His death came in a war half a world away from home, but Tinsley's final resting place is not far south of his family's house on Walnut Street, the place where Logan had welcomed many of the loved ones now saying goodbye.

"I have listened to stories about the Tinsley household for a long time," said the Rev. Chris Snelgrove, a longtime family friend. "Legendary around Chester."

Veterans with the Patriot Guard Riders began lining up outside the Chester High gym at 8:30 a.m., each holding American flags that ruffled quietly in the breeze on a warm, sunny day. By the time the family's motorcade arrived three hours later, some 200 veterans were waiting to pay their respects.

"People who didn't know Logan are here," said Snelgrove, whose daughter, Casey, was among Logan's closest friends. "We recognize someone has offered his life on our behalf."

While stationed at Fort Richardson, Alaska, Logan got engaged to Sarah Rose Nelson and planned to marry her during a furlough to the base this month.

Nelson had expected to meet Logan's mother, Lori Fairfax Tinsley, for the first time at the wedding. Instead, she met Lori and other relatives after arriving for Logan's funeral in Chester.

Inside the gym at Chester High, Tinsley's flag-draped casket was flanked by flowers in the shapes of electric and acoustic guitars that Logan learned to play growing up.

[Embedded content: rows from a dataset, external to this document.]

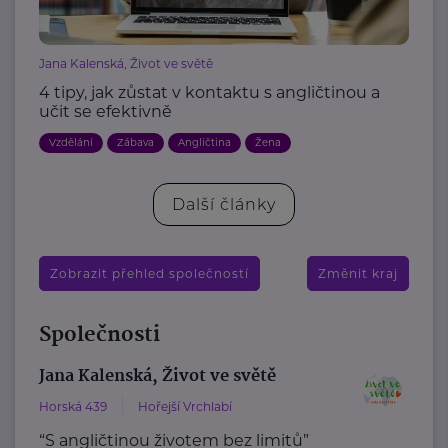
Jana Kalenská, Život ve světě
4 tipy, jak zůstat v kontaktu s angličtinou a
učit se efektivně
Vzdělání
Zábava
Angličtina
Žena
Další články
Zobrazit přehled společností
Změnit kraj
Společnosti
Jana Kalenská, Život ve světě
Horská 439
Hořejší Vrchlabí
“S angličtinou životem bez limitů”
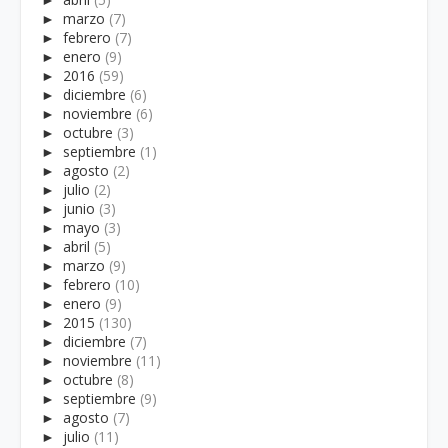
►
marzo
(7)
►
febrero
(7)
►
enero
(9)
►
2016
(59)
►
diciembre
(6)
►
noviembre
(6)
►
octubre
(3)
►
septiembre
(1)
►
agosto
(2)
►
julio
(2)
►
junio
(3)
►
mayo
(3)
►
abril
(5)
►
marzo
(9)
►
febrero
(10)
►
enero
(9)
►
2015
(130)
►
diciembre
(7)
►
noviembre
(11)
►
octubre
(8)
►
septiembre
(9)
►
agosto
(7)
►
julio
(11)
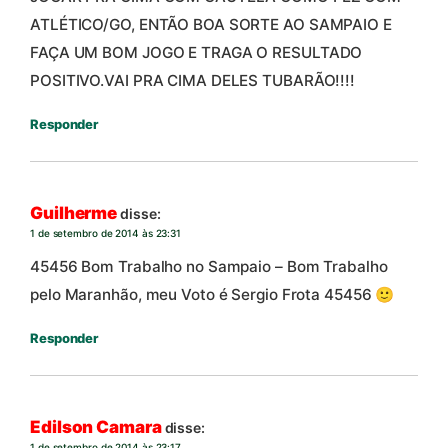
ATLÉTICO/GO, ENTÃO BOA SORTE AO SAMPAIO E
FAÇA UM BOM JOGO E TRAGA O RESULTADO
POSITIVO.VAI PRA CIMA DELES TUBARÃO!!!!
Responder
Guilherme
disse:
1 de setembro de 2014 às 23:31
45456 Bom Trabalho no Sampaio – Bom Trabalho
pelo Maranhão, meu Voto é Sergio Frota 45456 🙂
Responder
Edilson Camara
disse:
1 de setembro de 2014 às 23:17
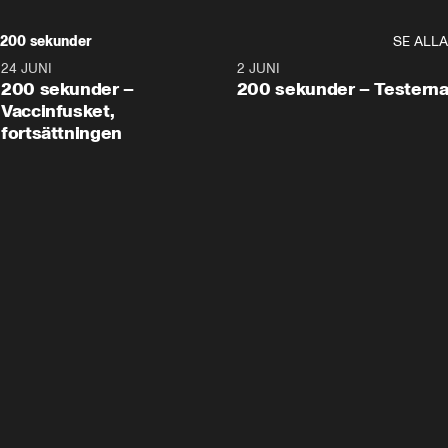
200 sekunder
SE ALLA
24 JUNI
5:00
2 JUNI
200 sekunder –
200 sekunder – Testern
Vaccinfusket,
fortsättningen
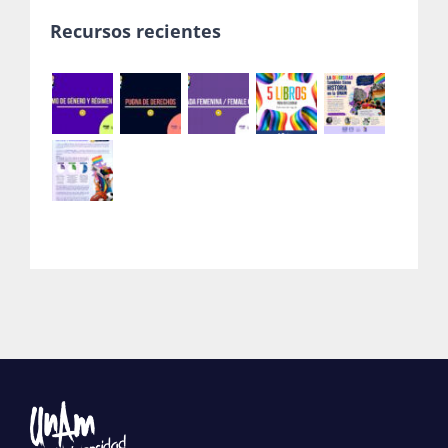
Recursos recientes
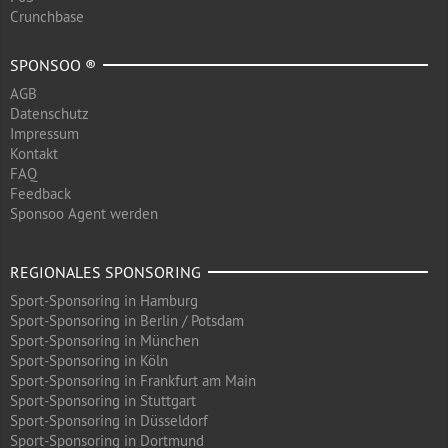
Crunchbase
SPONSOO ®
AGB
Datenschutz
Impressum
Kontakt
FAQ
Feedback
Sponsoo Agent werden
REGIONALES SPONSORING
Sport-Sponsoring in Hamburg
Sport-Sponsoring in Berlin / Potsdam
Sport-Sponsoring in München
Sport-Sponsoring in Köln
Sport-Sponsoring in Frankfurt am Main
Sport-Sponsoring in Stuttgart
Sport-Sponsoring in Düsseldorf
Sport-Sponsoring in Dortmund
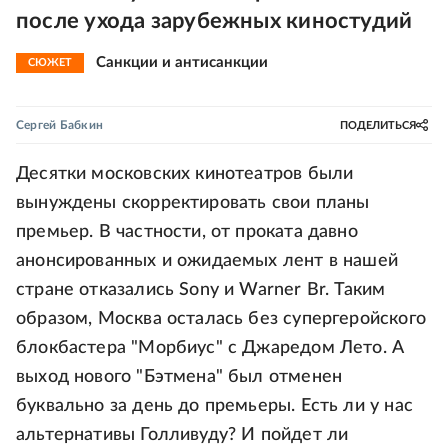
после ухода зарубежных киностудий
Санкции и антисанкции
СЮЖЕТ
Сергей Бабкин
ПОДЕЛИТЬСЯ
Десятки московских кинотеатров были
вынуждены скорректировать свои планы
премьер. В частности, от проката давно
анонсированных и ожидаемых лент в нашей
стране отказались Sony и Warner Br. Таким
образом, Москва осталась без супергеройского
блокбастера "Морбиус" с Джаредом Лето. А
выход нового "Бэтмена" был отменен
буквально за день до премьеры. Есть ли у нас
альтернативы Голливуду? И пойдет ли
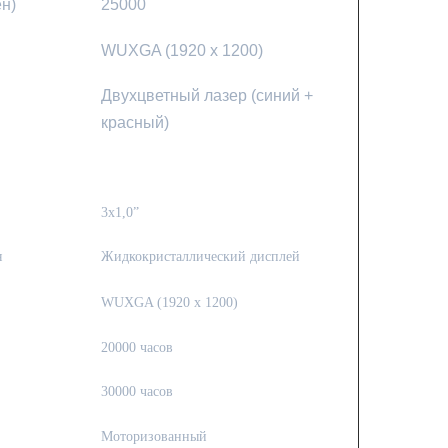
н)
25000
WUXGA (1920 x 1200)
Двухцветный лазер (синий +
красный)
3x1,0”
я
Жидкокристаллический дисплей
WUXGA (1920 x 1200)
20000 часов
30000 часов
Моторизованный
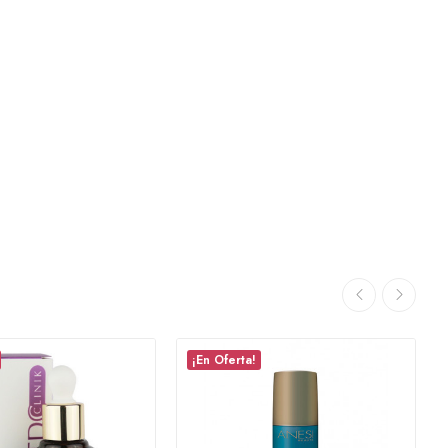
¡En Oferta!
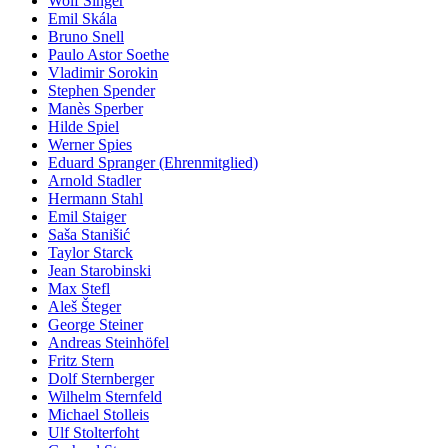
Wolf Singer
Emil Skála
Bruno Snell
Paulo Astor Soethe
Vladimir Sorokin
Stephen Spender
Manès Sperber
Hilde Spiel
Werner Spies
Eduard Spranger (Ehrenmitglied)
Arnold Stadler
Hermann Stahl
Emil Staiger
Saša Stanišić
Taylor Starck
Jean Starobinski
Max Stefl
Aleš Šteger
George Steiner
Andreas Steinhöfel
Fritz Stern
Dolf Sternberger
Wilhelm Sternfeld
Michael Stolleis
Ulf Stolterfoht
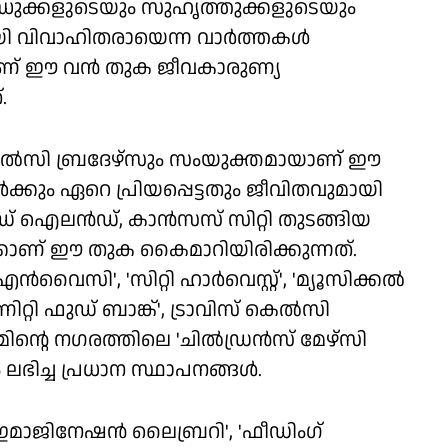
ന്ധുക്കളുടെയും സുഹൃത്തുക്കളുടെയും
യി വിവാഹിതരായെന്ന വാര്‍ത്തകള്‍
മാണ് ഈ വന്‍ തുക ജീവകാരുണ്യ
.
്റും കെല്‍സി ബ്രദേഴ്‌സും സംയുക്തമായാണ് ഈ
്‍ക്കും ഏറെ പ്രിയപ്പെട്ടതും ജീവിതവുമായി
ഡ് ഐലന്‍ഡ്, കാന്‍സസ് സിറ്റി തുടങ്ങിയ
കാണ് ഈ തുക കൈമാറിയിരിക്കുന്നത്.
‍വൈസി', 'സിറ്റി ഹാര്‍വെസ്റ്റ്', 'മ്യൂസിക്കല്‍
ിറ്റി ഫുഡ് ബാങ്ക്', ട്രാവിസ് കെല്‍സി
ീമിന്റെ നഗരത്തിലെ 'ചില്‍ഡ്രന്‍സ് മേഴ്‌സി
ിച്ച പ്രധാന സ്ഥാപനങ്ങള്‍.
ഇമാജിനേഷന്‍ ലൈബ്രറി', 'ഫീഡിംഗ്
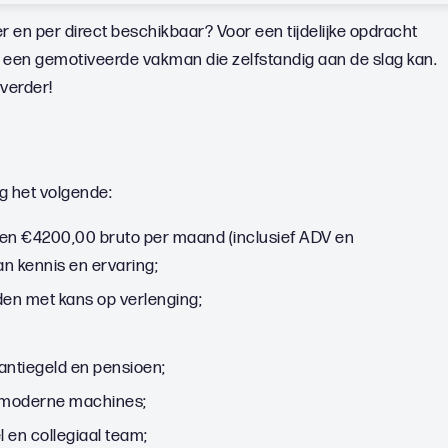
r en per direct beschikbaar? Voor een tijdelijke opdracht
r een gemotiveerde vakman die zelfstandig aan de slag kan.
 verder!
g het volgende:
 en €4200,00 bruto per maand (inclusief ADV en
an kennis en ervaring;
nden met kans op verlenging;
ntiegeld en pensioen;
 moderne machines;
 en collegiaal team;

Music was one of his first loves until he began devoting much of his time to the military.

"My hope is that the day after Christmas, in a ravine in a place so far away, Logan reached up," Snelgrove said. "And someone took his hand."

An Army rifle stood upright near the casket, with a helmet on top and a pair of tan boots at the bottom. The memorial honors the sacrifices of Tinsley and other soldiers killed in action.

"They take on enormous risks so we can live free in places like Chester," said U.S. Rep. John Spratt, D-S.C., who recalled meeting Logan during an ROTC function at the high school three years ago. "He paid the supreme price, but he left a shining example."